Jakarta, Aktual.com – Panglima TNI, Jenderal Gatot Nurmantyo, ogah mengomentari dugaan teror Sarinah, Jakarta Pusat, Kamis (14/1), dilakukan kelompok radikal Negara Islam Suriah-Irak atau dikenal ISIS.

“Ya tanya sama ISIS lah,” katanya saat meninjau Gedung Sarinah, Jl MH Tharin, Jakpus, belum lama ini.

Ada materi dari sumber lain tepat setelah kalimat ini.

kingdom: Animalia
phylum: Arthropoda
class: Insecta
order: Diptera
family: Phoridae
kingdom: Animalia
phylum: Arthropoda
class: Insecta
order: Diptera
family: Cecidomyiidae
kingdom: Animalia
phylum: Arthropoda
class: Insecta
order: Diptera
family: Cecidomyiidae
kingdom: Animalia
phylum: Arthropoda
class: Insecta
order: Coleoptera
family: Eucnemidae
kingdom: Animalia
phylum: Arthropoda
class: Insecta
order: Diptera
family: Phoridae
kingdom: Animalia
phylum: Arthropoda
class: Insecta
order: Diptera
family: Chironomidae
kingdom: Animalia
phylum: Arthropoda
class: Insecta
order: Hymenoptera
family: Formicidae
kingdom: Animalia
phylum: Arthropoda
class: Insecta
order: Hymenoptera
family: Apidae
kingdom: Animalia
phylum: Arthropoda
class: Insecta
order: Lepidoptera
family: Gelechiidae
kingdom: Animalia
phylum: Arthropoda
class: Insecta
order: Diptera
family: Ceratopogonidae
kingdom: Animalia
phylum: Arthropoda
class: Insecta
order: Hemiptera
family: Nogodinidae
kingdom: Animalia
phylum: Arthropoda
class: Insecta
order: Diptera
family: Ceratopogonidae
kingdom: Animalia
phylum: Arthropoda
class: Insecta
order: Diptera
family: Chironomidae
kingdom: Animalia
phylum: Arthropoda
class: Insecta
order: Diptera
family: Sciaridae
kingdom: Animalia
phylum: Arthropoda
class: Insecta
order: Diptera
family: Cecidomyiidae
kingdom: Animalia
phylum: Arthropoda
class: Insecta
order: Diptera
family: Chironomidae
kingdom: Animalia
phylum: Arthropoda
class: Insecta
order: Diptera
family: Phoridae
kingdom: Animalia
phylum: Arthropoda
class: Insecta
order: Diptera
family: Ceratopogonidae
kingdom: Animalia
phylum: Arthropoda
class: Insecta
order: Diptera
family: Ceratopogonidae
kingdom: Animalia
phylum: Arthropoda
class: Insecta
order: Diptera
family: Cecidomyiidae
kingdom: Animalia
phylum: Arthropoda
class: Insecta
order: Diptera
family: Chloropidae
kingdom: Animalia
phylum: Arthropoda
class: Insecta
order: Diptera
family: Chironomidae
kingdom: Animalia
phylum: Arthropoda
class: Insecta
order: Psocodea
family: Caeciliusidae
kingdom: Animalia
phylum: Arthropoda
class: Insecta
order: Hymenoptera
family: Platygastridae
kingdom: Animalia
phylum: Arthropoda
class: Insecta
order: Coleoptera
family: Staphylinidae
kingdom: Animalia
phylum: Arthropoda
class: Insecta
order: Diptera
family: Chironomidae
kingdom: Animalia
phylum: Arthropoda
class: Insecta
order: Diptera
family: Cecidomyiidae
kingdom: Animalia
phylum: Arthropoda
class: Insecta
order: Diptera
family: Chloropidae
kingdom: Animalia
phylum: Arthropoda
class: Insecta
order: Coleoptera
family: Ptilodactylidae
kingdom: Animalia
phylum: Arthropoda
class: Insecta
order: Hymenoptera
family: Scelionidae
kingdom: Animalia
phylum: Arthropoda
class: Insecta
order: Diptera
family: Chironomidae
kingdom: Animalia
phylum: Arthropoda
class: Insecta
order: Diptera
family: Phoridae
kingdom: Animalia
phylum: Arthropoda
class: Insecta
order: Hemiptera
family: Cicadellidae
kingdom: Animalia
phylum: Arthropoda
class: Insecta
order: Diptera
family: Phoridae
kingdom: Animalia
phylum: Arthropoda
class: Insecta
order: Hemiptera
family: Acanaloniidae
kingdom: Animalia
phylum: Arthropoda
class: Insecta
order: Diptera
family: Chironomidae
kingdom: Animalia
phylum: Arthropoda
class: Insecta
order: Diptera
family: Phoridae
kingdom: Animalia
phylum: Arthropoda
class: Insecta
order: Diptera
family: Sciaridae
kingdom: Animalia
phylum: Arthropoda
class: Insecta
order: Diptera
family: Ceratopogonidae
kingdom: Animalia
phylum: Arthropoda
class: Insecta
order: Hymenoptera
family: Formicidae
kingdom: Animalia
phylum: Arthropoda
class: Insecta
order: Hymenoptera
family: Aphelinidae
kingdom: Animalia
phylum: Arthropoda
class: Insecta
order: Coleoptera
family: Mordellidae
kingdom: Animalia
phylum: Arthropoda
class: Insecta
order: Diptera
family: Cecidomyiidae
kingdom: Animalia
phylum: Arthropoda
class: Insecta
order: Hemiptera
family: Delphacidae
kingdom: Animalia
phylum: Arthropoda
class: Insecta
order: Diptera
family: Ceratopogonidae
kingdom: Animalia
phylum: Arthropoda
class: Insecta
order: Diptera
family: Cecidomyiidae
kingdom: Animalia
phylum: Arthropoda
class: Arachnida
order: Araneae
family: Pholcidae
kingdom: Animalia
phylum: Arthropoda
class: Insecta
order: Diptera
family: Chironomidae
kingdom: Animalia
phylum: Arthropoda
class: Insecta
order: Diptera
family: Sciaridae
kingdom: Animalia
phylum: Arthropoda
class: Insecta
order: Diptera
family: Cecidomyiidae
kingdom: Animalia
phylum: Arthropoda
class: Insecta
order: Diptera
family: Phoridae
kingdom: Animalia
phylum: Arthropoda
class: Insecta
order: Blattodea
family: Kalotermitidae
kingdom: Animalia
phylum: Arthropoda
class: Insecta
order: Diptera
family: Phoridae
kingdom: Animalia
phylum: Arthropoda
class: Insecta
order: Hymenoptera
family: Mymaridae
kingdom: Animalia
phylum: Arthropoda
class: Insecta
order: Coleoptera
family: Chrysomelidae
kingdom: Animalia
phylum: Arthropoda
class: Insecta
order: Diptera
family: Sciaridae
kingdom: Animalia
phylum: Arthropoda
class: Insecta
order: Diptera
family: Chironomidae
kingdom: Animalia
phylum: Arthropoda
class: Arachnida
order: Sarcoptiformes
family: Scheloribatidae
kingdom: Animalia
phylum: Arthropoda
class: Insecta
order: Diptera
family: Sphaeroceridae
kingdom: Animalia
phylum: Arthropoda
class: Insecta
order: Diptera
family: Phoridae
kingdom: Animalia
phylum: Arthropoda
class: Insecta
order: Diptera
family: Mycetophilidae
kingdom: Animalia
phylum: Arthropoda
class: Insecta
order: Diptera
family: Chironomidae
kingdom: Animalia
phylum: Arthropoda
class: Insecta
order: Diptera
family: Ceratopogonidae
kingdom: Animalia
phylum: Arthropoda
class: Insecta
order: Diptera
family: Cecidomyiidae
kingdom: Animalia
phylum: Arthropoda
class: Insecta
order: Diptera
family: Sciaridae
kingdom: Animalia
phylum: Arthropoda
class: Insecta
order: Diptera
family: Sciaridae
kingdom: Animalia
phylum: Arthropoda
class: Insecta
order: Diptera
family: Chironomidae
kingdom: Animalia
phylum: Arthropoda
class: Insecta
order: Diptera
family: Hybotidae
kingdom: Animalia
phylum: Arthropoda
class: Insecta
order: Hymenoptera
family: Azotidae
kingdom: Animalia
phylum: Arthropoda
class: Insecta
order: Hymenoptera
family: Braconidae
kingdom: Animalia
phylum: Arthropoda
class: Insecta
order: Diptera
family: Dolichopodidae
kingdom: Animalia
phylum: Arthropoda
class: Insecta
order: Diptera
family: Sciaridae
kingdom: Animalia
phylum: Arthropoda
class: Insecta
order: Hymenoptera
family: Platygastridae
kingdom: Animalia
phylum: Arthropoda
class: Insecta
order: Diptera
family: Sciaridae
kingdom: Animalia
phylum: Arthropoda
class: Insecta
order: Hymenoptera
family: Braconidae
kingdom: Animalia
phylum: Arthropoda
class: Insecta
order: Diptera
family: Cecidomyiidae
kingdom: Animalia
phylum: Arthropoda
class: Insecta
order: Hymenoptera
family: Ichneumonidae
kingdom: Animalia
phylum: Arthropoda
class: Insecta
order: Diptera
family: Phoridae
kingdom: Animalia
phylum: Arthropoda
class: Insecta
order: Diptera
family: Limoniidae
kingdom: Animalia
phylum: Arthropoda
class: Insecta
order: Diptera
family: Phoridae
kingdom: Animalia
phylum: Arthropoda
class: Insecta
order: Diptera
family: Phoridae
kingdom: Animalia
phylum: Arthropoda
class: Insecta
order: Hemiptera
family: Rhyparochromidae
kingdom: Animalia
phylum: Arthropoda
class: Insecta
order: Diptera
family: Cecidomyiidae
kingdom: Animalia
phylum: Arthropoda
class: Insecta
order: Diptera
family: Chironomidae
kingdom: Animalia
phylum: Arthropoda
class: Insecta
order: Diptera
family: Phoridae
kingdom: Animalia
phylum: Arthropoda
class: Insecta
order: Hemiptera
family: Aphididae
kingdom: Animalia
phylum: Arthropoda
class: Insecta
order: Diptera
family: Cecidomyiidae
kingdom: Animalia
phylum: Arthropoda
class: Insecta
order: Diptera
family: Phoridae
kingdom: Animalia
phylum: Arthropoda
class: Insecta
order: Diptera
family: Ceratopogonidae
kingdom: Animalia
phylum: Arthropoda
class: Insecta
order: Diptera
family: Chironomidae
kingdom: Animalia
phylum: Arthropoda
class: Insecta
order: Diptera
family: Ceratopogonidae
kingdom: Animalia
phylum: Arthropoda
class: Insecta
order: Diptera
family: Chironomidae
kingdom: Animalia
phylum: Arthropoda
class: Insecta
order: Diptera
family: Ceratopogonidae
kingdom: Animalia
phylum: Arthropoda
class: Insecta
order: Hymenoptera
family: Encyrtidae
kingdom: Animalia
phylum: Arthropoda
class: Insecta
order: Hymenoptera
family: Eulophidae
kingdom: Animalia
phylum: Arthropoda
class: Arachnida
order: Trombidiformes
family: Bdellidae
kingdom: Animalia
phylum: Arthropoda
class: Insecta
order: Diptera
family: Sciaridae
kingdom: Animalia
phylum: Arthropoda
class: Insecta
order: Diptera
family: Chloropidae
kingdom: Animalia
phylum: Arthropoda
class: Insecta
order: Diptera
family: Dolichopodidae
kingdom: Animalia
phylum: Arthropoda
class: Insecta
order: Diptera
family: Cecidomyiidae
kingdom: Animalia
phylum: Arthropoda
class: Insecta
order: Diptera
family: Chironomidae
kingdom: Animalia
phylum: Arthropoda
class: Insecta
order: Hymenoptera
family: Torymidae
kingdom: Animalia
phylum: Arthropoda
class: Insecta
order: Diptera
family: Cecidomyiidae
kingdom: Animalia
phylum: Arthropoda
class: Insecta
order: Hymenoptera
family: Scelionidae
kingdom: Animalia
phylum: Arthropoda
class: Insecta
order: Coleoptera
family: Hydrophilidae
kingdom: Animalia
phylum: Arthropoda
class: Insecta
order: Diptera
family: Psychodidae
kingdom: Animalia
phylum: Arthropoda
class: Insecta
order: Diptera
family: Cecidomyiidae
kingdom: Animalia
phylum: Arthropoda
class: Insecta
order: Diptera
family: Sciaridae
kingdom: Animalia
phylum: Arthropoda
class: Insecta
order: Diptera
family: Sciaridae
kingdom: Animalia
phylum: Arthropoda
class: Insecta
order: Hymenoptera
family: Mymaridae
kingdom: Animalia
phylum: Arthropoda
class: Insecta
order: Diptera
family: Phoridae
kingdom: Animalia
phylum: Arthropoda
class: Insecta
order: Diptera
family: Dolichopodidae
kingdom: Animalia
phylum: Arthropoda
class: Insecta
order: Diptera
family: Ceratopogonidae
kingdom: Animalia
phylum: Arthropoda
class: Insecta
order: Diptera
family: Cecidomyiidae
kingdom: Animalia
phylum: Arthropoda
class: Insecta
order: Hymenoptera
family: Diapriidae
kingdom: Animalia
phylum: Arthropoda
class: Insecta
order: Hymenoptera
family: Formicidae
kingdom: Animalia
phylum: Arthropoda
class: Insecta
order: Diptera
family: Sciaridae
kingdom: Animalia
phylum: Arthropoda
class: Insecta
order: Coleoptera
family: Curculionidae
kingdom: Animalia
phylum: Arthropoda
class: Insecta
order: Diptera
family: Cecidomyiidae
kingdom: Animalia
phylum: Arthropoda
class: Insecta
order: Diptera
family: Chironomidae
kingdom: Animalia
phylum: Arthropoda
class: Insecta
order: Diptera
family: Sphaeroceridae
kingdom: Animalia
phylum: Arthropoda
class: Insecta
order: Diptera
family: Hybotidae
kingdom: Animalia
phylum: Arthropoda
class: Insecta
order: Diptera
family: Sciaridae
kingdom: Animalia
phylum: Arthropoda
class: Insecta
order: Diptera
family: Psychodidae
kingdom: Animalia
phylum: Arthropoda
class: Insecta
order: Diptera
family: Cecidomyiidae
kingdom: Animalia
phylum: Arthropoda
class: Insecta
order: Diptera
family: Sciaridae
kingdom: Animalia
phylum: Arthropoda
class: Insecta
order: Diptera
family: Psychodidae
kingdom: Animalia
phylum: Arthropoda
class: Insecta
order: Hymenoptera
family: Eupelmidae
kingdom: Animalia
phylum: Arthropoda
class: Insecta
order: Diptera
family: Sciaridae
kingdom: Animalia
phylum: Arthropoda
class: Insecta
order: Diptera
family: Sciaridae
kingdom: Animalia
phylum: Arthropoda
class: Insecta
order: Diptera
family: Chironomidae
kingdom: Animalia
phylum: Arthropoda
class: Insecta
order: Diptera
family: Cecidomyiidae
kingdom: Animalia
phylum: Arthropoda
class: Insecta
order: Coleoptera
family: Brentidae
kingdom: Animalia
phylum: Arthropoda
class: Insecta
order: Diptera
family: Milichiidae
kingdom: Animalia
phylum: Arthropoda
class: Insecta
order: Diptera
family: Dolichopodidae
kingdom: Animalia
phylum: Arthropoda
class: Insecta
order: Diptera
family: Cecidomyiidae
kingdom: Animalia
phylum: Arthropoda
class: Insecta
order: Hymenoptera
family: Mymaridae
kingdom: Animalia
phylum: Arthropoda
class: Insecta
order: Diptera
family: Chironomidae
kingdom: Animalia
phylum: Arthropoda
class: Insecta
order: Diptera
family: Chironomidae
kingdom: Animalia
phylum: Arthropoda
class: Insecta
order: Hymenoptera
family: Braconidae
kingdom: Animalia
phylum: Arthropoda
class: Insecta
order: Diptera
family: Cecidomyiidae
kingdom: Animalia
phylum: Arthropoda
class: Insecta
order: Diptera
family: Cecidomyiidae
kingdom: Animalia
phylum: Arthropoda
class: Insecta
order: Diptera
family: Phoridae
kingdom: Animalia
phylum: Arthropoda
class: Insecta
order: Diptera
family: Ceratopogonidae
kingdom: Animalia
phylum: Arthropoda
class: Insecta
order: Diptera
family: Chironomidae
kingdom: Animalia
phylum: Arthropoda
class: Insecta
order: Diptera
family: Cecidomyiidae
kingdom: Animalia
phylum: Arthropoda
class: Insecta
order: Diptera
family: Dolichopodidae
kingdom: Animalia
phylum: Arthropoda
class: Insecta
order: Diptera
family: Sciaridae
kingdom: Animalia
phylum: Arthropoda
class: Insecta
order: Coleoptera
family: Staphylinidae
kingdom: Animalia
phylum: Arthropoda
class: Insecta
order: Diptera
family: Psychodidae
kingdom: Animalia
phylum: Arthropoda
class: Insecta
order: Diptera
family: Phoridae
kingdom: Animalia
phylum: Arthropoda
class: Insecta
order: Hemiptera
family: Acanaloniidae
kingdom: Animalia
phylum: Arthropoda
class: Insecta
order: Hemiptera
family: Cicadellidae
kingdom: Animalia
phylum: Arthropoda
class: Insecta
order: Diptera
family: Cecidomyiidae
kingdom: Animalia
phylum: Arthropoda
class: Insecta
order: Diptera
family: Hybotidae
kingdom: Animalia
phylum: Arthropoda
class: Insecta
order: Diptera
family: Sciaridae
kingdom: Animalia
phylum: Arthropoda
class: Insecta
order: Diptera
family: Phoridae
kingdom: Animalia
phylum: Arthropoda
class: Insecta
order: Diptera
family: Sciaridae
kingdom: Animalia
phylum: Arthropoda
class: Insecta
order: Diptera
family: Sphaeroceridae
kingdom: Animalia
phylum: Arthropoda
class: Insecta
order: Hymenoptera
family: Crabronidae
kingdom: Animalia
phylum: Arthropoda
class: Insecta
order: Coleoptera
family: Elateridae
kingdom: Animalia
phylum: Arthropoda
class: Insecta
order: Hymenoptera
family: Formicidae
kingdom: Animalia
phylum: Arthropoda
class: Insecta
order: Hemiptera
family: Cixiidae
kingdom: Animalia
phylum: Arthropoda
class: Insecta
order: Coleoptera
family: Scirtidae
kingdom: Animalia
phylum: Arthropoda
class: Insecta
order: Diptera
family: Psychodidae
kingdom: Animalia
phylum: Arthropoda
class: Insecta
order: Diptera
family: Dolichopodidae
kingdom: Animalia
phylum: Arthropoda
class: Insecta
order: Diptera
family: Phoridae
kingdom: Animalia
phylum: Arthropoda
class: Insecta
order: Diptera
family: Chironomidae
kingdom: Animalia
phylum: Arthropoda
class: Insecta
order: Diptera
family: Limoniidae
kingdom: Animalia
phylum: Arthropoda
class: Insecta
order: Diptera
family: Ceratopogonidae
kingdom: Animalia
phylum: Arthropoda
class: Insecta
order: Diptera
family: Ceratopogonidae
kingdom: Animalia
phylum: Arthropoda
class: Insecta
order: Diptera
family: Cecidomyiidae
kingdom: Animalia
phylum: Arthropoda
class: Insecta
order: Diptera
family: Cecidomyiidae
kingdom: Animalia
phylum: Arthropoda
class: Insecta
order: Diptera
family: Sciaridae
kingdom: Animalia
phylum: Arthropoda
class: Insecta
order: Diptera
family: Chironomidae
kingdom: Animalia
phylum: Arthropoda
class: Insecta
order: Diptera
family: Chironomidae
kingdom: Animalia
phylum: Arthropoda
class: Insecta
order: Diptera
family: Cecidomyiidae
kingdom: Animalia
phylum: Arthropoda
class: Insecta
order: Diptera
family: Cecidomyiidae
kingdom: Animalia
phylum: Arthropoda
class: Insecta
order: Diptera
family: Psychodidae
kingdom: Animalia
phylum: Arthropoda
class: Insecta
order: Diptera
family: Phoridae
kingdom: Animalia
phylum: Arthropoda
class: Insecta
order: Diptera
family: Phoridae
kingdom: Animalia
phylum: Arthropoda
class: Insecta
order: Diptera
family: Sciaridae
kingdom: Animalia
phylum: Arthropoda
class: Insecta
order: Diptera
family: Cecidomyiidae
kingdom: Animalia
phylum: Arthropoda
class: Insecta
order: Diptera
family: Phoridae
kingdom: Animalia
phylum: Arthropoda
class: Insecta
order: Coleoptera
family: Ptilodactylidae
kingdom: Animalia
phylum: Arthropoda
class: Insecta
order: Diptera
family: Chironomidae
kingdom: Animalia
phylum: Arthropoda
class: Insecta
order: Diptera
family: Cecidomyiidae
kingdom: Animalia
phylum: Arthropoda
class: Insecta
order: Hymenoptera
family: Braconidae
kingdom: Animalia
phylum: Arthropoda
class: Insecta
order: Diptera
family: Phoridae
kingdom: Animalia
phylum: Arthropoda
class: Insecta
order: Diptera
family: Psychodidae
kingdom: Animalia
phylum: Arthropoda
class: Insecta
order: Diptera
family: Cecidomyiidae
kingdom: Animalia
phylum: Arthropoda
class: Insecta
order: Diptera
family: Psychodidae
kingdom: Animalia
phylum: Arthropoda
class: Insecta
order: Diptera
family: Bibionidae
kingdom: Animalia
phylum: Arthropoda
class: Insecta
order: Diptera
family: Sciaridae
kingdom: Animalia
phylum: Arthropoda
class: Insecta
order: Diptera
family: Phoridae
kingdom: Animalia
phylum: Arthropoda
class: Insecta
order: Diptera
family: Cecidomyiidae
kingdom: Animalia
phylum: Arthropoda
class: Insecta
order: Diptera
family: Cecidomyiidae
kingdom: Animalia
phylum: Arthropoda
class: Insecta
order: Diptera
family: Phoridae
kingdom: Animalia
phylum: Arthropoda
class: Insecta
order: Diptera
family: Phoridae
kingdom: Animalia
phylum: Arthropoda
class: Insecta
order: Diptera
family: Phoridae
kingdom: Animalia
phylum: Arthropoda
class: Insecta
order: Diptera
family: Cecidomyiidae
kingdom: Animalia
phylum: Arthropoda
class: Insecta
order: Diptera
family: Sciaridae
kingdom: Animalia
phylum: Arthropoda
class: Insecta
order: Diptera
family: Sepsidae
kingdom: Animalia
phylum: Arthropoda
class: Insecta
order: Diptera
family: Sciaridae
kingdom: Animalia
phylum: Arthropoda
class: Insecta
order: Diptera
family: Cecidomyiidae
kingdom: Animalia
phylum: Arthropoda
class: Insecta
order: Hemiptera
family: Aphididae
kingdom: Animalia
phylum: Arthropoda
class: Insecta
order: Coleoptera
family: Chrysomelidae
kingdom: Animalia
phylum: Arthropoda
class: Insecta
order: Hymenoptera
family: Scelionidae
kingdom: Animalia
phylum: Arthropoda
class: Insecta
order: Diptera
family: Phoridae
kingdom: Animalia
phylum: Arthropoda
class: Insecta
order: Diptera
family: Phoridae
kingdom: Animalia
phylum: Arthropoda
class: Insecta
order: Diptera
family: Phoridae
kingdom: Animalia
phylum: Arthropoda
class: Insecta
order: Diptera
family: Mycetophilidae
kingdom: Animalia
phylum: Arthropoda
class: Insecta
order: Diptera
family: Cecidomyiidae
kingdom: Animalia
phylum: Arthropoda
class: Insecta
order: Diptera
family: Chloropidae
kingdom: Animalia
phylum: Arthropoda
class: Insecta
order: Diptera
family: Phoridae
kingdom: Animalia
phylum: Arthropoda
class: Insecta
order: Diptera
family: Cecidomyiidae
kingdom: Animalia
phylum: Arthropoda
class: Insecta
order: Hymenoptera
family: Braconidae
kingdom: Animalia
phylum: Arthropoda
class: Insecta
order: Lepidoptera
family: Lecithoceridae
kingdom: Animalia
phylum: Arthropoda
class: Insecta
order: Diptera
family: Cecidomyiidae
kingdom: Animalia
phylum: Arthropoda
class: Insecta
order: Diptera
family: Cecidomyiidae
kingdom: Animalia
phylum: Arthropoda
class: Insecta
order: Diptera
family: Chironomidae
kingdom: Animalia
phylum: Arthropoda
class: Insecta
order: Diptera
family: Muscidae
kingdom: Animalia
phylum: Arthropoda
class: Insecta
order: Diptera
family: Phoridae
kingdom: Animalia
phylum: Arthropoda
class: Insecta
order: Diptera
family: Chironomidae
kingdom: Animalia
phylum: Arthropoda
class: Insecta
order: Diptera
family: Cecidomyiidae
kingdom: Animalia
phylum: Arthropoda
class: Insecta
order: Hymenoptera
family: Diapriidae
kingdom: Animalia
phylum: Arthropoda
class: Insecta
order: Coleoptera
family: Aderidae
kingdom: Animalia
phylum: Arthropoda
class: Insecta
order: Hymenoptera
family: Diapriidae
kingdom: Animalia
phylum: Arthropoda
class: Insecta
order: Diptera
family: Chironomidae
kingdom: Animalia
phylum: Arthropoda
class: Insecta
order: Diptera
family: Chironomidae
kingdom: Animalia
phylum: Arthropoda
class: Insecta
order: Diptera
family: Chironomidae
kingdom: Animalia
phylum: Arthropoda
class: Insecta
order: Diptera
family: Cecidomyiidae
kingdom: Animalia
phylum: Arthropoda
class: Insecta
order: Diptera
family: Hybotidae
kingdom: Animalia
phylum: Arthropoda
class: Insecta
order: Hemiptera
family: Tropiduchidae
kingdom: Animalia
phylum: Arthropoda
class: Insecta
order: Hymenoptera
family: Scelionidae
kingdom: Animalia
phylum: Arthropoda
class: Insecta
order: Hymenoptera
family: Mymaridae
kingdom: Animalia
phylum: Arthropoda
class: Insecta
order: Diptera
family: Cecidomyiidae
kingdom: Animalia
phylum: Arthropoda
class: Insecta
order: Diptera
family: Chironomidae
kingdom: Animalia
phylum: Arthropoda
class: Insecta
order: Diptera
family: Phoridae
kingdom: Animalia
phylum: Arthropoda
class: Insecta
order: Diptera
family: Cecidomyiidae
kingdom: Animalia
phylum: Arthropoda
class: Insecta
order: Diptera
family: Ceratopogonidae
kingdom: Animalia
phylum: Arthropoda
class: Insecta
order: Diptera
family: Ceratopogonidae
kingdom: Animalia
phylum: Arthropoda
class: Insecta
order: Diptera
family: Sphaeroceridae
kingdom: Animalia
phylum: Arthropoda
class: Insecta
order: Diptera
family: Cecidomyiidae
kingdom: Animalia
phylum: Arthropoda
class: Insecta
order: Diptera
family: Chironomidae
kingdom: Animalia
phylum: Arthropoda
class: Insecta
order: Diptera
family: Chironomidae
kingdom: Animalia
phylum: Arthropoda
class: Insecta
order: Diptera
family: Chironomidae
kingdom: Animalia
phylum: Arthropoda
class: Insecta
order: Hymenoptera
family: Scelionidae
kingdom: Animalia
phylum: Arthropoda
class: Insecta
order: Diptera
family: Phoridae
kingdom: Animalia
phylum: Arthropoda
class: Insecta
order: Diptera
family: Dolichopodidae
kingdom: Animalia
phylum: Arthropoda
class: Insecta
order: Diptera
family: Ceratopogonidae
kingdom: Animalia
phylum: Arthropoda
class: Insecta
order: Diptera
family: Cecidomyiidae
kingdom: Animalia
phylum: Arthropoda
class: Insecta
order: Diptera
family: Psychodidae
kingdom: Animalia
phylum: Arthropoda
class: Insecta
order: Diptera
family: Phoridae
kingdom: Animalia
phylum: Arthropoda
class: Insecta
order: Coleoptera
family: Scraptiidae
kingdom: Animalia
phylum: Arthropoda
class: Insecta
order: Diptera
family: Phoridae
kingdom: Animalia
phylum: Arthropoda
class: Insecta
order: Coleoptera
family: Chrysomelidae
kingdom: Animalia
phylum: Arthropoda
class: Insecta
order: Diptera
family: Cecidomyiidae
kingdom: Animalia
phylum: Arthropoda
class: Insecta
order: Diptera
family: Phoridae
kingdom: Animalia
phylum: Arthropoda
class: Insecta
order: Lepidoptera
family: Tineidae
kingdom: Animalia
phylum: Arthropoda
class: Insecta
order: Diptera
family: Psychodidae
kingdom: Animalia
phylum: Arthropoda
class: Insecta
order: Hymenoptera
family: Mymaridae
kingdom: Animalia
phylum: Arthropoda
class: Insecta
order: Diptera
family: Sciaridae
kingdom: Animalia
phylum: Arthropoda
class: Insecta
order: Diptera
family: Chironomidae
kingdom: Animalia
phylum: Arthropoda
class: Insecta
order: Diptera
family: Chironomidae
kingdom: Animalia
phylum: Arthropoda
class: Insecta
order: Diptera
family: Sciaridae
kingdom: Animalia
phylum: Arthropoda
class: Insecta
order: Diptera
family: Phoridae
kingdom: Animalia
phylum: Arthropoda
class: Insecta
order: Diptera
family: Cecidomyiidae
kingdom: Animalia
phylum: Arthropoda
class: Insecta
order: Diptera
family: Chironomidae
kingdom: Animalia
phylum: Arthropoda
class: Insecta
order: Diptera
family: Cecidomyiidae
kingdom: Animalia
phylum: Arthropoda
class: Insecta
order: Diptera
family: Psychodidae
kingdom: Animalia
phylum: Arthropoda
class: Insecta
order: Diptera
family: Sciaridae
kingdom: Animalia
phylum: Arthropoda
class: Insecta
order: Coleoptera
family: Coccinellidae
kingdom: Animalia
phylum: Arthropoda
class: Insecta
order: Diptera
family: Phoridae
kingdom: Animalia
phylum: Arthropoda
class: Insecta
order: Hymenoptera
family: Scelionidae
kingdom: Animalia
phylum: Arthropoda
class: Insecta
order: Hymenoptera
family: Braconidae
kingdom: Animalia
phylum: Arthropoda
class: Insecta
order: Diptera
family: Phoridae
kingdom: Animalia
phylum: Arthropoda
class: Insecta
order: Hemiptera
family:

Meski demikian, Gatot menegaskan, pihaknya selalu siap menghadapi teror. Alasannya, negara tidak boleh didikte oleh siapapun.

“Begitu prinsipnya,” pungkas mantan kepala Staf TNI Angkatan Darat (KSAD) itu.

Dia pun memastikan, setelah terjadinya teror tersebut, “(Jakarta) aman”.

Beberapa saat sebelumnya, Kepala Divisi Humas Mabes Polri, Irjen Anton Chafliyan, mengungkapkan, ada peringatan dari ISIS sebelum teror Sarinah terjadi.

“Akan ada konser di Indonesia yang akan menjadi berita internasional,” ujarnya mengutip pesan yang disampaikan ISIS.

Tapi, lanjut Anton, kepolisian belim bisa memastikan, apakah betul ISIS dalang dibalik teror bom tersebut.